Records from a data collection
=== Section Start ===
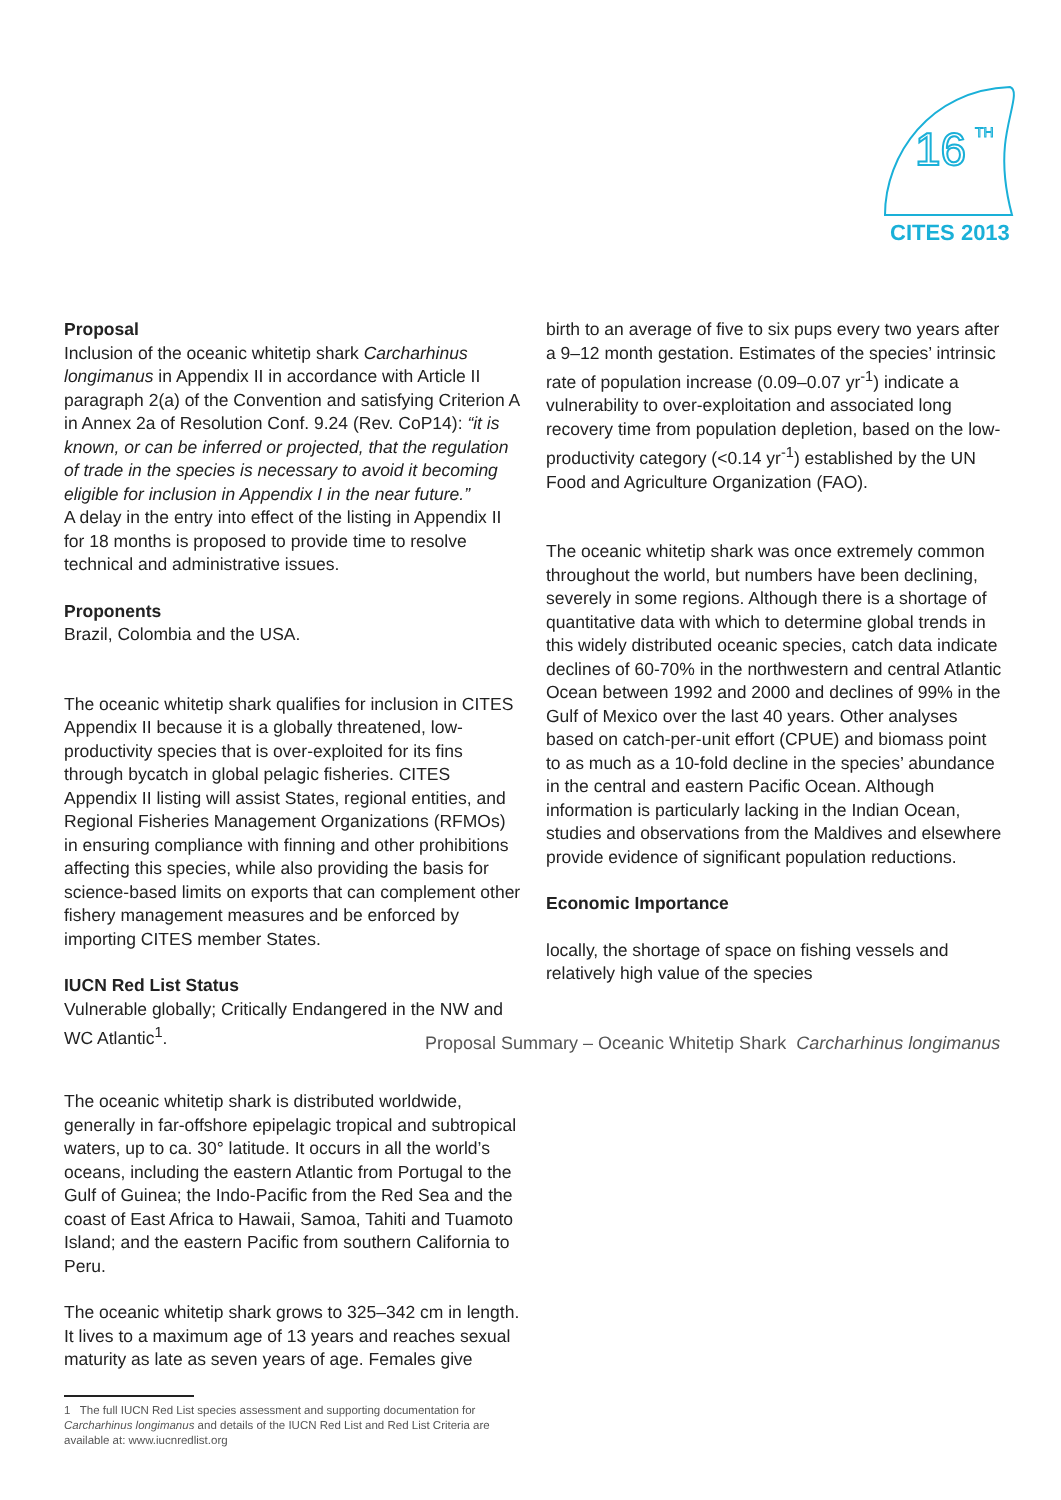16
TH
CITES 2013
Proposal
Inclusion of the oceanic whitetip shark Carcharhinus longimanus in Appendix II in accordance with Article II paragraph 2(a) of the Convention and satisfying Criterion A in Annex 2a of Resolution Conf. 9.24 (Rev. CoP14): “it is known, or can be inferred or projected, that the regulation of trade in the species is necessary to avoid it becoming eligible for inclusion in Appendix I in the near future.”
A delay in the entry into effect of the listing in Appendix II for 18 months is proposed to provide time to resolve technical and administrative issues.
Proponents
Brazil, Colombia and the USA.
The oceanic whitetip shark qualifies for inclusion in CITES Appendix II because it is a globally threatened, low-productivity species that is over-exploited for its fins through bycatch in global pelagic fisheries. CITES Appendix II listing will assist States, regional entities, and Regional Fisheries Management Organizations (RFMOs) in ensuring compliance with finning and other prohibitions affecting this species, while also providing the basis for science-based limits on exports that can complement other fishery management measures and be enforced by importing CITES member States.
IUCN Red List Status
Vulnerable globally; Critically Endangered in the NW and WC Atlantic<sup>1</sup>.
birth to an average of five to six pups every two years after a 9–12 month gestation. Estimates of the species’ intrinsic rate of population increase (0.09–0.07 yr<sup>-1</sup>) indicate a vulnerability to over-exploitation and associated long recovery time from population depletion, based on the low-productivity category (<0.14 yr<sup>-1</sup>) established by the UN Food and Agriculture Organization (FAO).
The oceanic whitetip shark was once extremely common throughout the world, but numbers have been declining, severely in some regions. Although there is a shortage of quantitative data with which to determine global trends in this widely distributed oceanic species, catch data indicate declines of 60-70% in the northwestern and central Atlantic Ocean between 1992 and 2000 and declines of 99% in the Gulf of Mexico over the last 40 years. Other analyses based on catch-per-unit effort (CPUE) and biomass point to as much as a 10-fold decline in the species’ abundance in the central and eastern Pacific Ocean. Although information is particularly lacking in the Indian Ocean, studies and observations from the Maldives and elsewhere provide evidence of significant population reductions.
Economic Importance
locally, the shortage of space on fishing vessels and relatively high value of the species
Proposal Summary – Oceanic Whitetip Shark Carcharhinus longimanus
The oceanic whitetip shark is distributed worldwide, generally in far-offshore epipelagic tropical and subtropical waters, up to ca. 30° latitude. It occurs in all the world’s oceans, including the eastern Atlantic from Portugal to the Gulf of Guinea; the Indo-Pacific from the Red Sea and the coast of East Africa to Hawaii, Samoa, Tahiti and Tuamoto Island; and the eastern Pacific from southern California to Peru.
The oceanic whitetip shark grows to 325–342 cm in length. It lives to a maximum age of 13 years and reaches sexual maturity as late as seven years of age. Females give
1 The full IUCN Red List species assessment and supporting documentation for Carcharhinus longimanus and details of the IUCN Red List and Red List Criteria are available at: www.iucnredlist.org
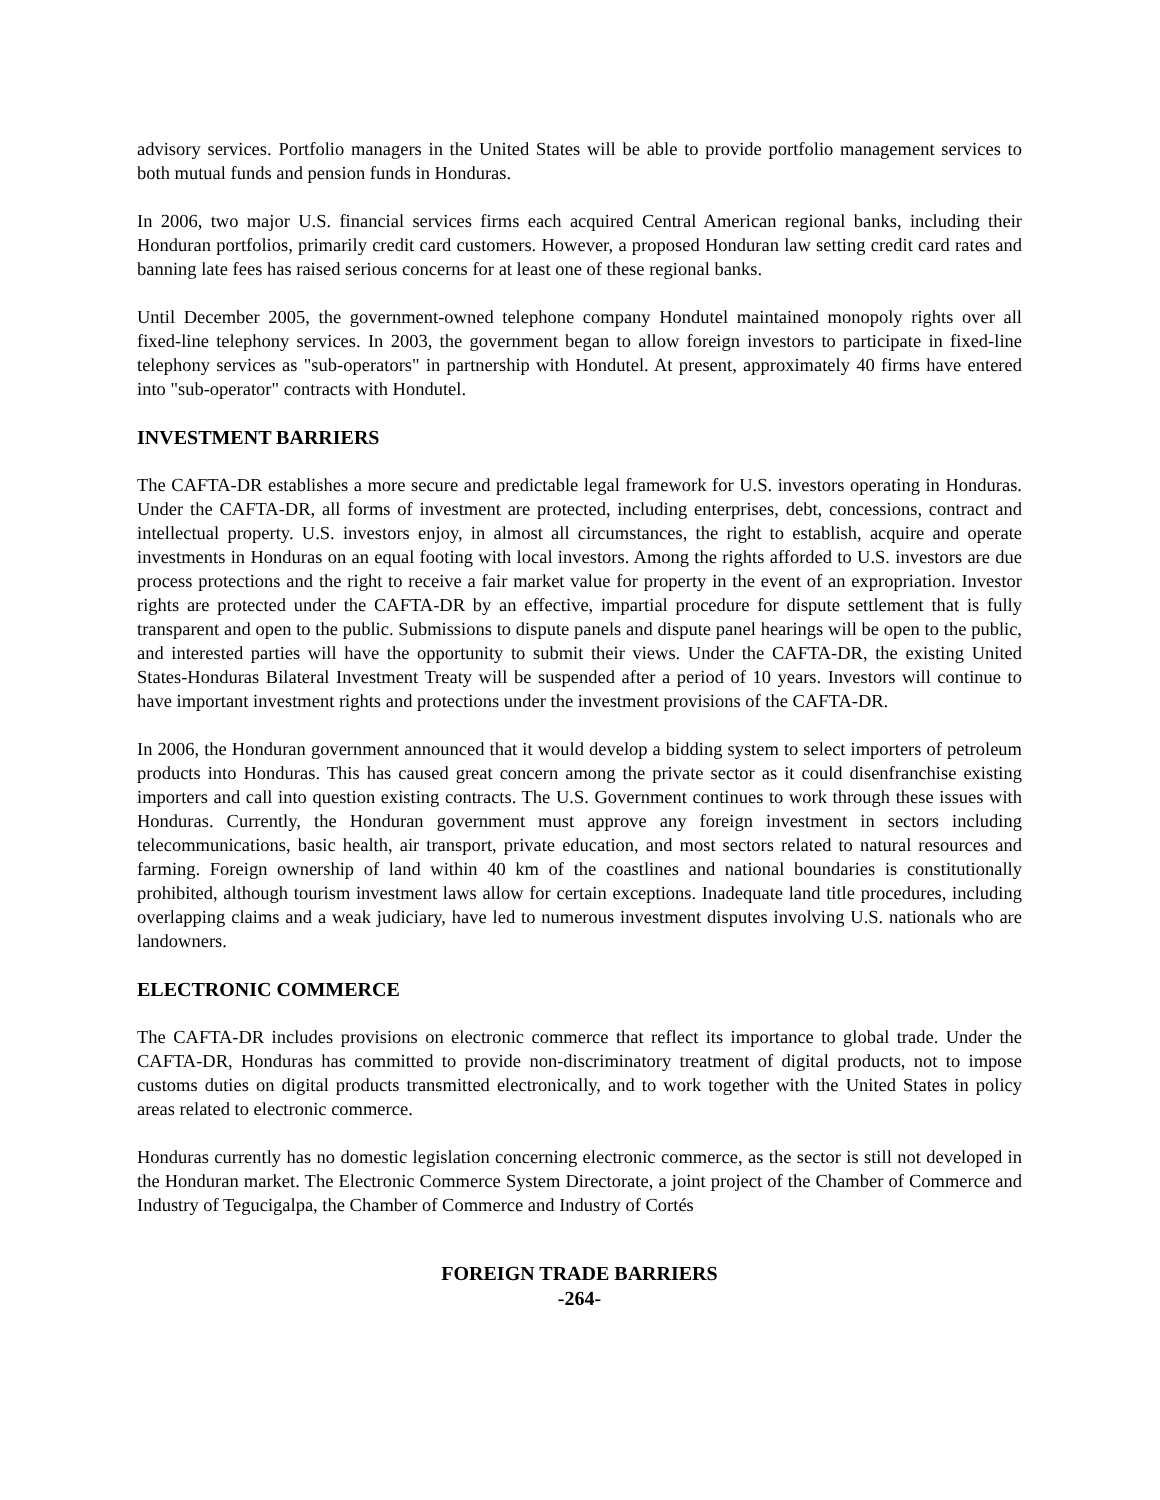advisory services. Portfolio managers in the United States will be able to provide portfolio management services to both mutual funds and pension funds in Honduras.
In 2006, two major U.S. financial services firms each acquired Central American regional banks, including their Honduran portfolios, primarily credit card customers. However, a proposed Honduran law setting credit card rates and banning late fees has raised serious concerns for at least one of these regional banks.
Until December 2005, the government-owned telephone company Hondutel maintained monopoly rights over all fixed-line telephony services. In 2003, the government began to allow foreign investors to participate in fixed-line telephony services as "sub-operators" in partnership with Hondutel. At present, approximately 40 firms have entered into "sub-operator" contracts with Hondutel.
INVESTMENT BARRIERS
The CAFTA-DR establishes a more secure and predictable legal framework for U.S. investors operating in Honduras. Under the CAFTA-DR, all forms of investment are protected, including enterprises, debt, concessions, contract and intellectual property. U.S. investors enjoy, in almost all circumstances, the right to establish, acquire and operate investments in Honduras on an equal footing with local investors. Among the rights afforded to U.S. investors are due process protections and the right to receive a fair market value for property in the event of an expropriation. Investor rights are protected under the CAFTA-DR by an effective, impartial procedure for dispute settlement that is fully transparent and open to the public. Submissions to dispute panels and dispute panel hearings will be open to the public, and interested parties will have the opportunity to submit their views. Under the CAFTA-DR, the existing United States-Honduras Bilateral Investment Treaty will be suspended after a period of 10 years. Investors will continue to have important investment rights and protections under the investment provisions of the CAFTA-DR.
In 2006, the Honduran government announced that it would develop a bidding system to select importers of petroleum products into Honduras. This has caused great concern among the private sector as it could disenfranchise existing importers and call into question existing contracts. The U.S. Government continues to work through these issues with Honduras. Currently, the Honduran government must approve any foreign investment in sectors including telecommunications, basic health, air transport, private education, and most sectors related to natural resources and farming. Foreign ownership of land within 40 km of the coastlines and national boundaries is constitutionally prohibited, although tourism investment laws allow for certain exceptions. Inadequate land title procedures, including overlapping claims and a weak judiciary, have led to numerous investment disputes involving U.S. nationals who are landowners.
ELECTRONIC COMMERCE
The CAFTA-DR includes provisions on electronic commerce that reflect its importance to global trade. Under the CAFTA-DR, Honduras has committed to provide non-discriminatory treatment of digital products, not to impose customs duties on digital products transmitted electronically, and to work together with the United States in policy areas related to electronic commerce.
Honduras currently has no domestic legislation concerning electronic commerce, as the sector is still not developed in the Honduran market. The Electronic Commerce System Directorate, a joint project of the Chamber of Commerce and Industry of Tegucigalpa, the Chamber of Commerce and Industry of Cortés
FOREIGN TRADE BARRIERS
-264-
=== Section End ===
The copy you produce must repeat all the entries exactly and contain no pictures.

16
TH
CITES 2013
Proposal
Inclusion of the oceanic whitetip shark Carcharhinus longimanus in Appendix II in accordance with Article II paragraph 2(a) of the Convention and satisfying Criterion A in Annex 2a of Resolution Conf. 9.24 (Rev. CoP14): “it is known, or can be inferred or projected, that the regulation of trade in the species is necessary to avoid it becoming eligible for inclusion in Appendix I in the near future.”
A delay in the entry into effect of the listing in Appendix II for 18 months is proposed to provide time to resolve technical and administrative issues.
Proponents
Brazil, Colombia and the USA.
The oceanic whitetip shark qualifies for inclusion in CITES Appendix II because it is a globally threatened, low-productivity species that is over-exploited for its fins through bycatch in global pelagic fisheries. CITES Appendix II listing will assist States, regional entities, and Regional Fisheries Management Organizations (RFMOs) in ensuring compliance with finning and other prohibitions affecting this species, while also providing the basis for science-based limits on exports that can complement other fishery management measures and be enforced by importing CITES member States.
IUCN Red List Status
Vulnerable globally; Critically Endangered in the NW and WC Atlantic<sup>1</sup>.
birth to an average of five to six pups every two years after a 9–12 month gestation. Estimates of the species’ intrinsic rate of population increase (0.09–0.07 yr<sup>-1</sup>) indicate a vulnerability to over-exploitation and associated long recovery time from population depletion, based on the low-productivity category (<0.14 yr<sup>-1</sup>) established by the UN Food and Agriculture Organization (FAO).
The oceanic whitetip shark was once extremely common throughout the world, but numbers have been declining, severely in some regions. Although there is a shortage of quantitative data with which to determine global trends in this widely distributed oceanic species, catch data indicate declines of 60-70% in the northwestern and central Atlantic Ocean between 1992 and 2000 and declines of 99% in the Gulf of Mexico over the last 40 years. Other analyses based on catch-per-unit effort (CPUE) and biomass point to as much as a 10-fold decline in the species’ abundance in the central and eastern Pacific Ocean. Although information is particularly lacking in the Indian Ocean, studies and observations from the Maldives and elsewhere provide evidence of significant population reductions.
Economic Importance
locally, the shortage of space on fishing vessels and relatively high value of the species
Proposal Summary – Oceanic Whitetip Shark Carcharhinus longimanus
The oceanic whitetip shark is distributed worldwide, generally in far-offshore epipelagic tropical and subtropical waters, up to ca. 30° latitude. It occurs in all the world’s oceans, including the eastern Atlantic from Portugal to the Gulf of Guinea; the Indo-Pacific from the Red Sea and the coast of East Africa to Hawaii, Samoa, Tahiti and Tuamoto Island; and the eastern Pacific from southern California to Peru.
The oceanic whitetip shark grows to 325–342 cm in length. It lives to a maximum age of 13 years and reaches sexual maturity as late as seven years of age. Females give
1 The full IUCN Red List species assessment and supporting documentation for Carcharhinus longimanus and details of the IUCN Red List and Red List Criteria are available at: www.iucnredlist.org
advisory services. Portfolio managers in the United States will be able to provide portfolio management services to both mutual funds and pension funds in Honduras.
In 2006, two major U.S. financial services firms each acquired Central American regional banks, including their Honduran portfolios, primarily credit card customers. However, a proposed Honduran law setting credit card rates and banning late fees has raised serious concerns for at least one of these regional banks.
Until December 2005, the government-owned telephone company Hondutel maintained monopoly rights over all fixed-line telephony services. In 2003, the government began to allow foreign investors to participate in fixed-line telephony services as "sub-operators" in partnership with Hondutel. At present, approximately 40 firms have entered into "sub-operator" contracts with Hondutel.
INVESTMENT BARRIERS
The CAFTA-DR establishes a more secure and predictable legal framework for U.S. investors operating in Honduras. Under the CAFTA-DR, all forms of investment are protected, including enterprises, debt, concessions, contract and intellectual property. U.S. investors enjoy, in almost all circumstances, the right to establish, acquire and operate investments in Honduras on an equal footing with local investors. Among the rights afforded to U.S. investors are due process protections and the right to receive a fair market value for property in the event of an expropriation. Investor rights are protected under the CAFTA-DR by an effective, impartial procedure for dispute settlement that is fully transparent and open to the public. Submissions to dispute panels and dispute panel hearings will be open to the public, and interested parties will have the opportunity to submit their views. Under the CAFTA-DR, the existing United States-Honduras Bilateral Investment Treaty will be suspended after a period of 10 years. Investors will continue to have important investment rights and protections under the investment provisions of the CAFTA-DR.
In 2006, the Honduran government announced that it would develop a bidding system to select importers of petroleum products into Honduras. This has caused great concern among the private sector as it could disenfranchise existing importers and call into question existing contracts. The U.S. Government continues to work through these issues with Honduras. Currently, the Honduran government must approve any foreign investment in sectors including telecommunications, basic health, air transport, private education, and most sectors related to natural resources and farming. Foreign ownership of land within 40 km of the coastlines and national boundaries is constitutionally prohibited, although tourism investment laws allow for certain exceptions. Inadequate land title procedures, including overlapping claims and a weak judiciary, have led to numerous investment disputes involving U.S. nationals who are landowners.
ELECTRONIC COMMERCE
The CAFTA-DR includes provisions on electronic commerce that reflect its importance to global trade. Under the CAFTA-DR, Honduras has committed to provide non-discriminatory treatment of digital products, not to impose customs duties on digital products transmitted electronically, and to work together with the United States in policy areas related to electronic commerce.
Honduras currently has no domestic legislation concerning electronic commerce, as the sector is still not developed in the Honduran market. The Electronic Commerce System Directorate, a joint project of the Chamber of Commerce and Industry of Tegucigalpa, the Chamber of Commerce and Industry of Cortés
FOREIGN TRADE BARRIERS
-264-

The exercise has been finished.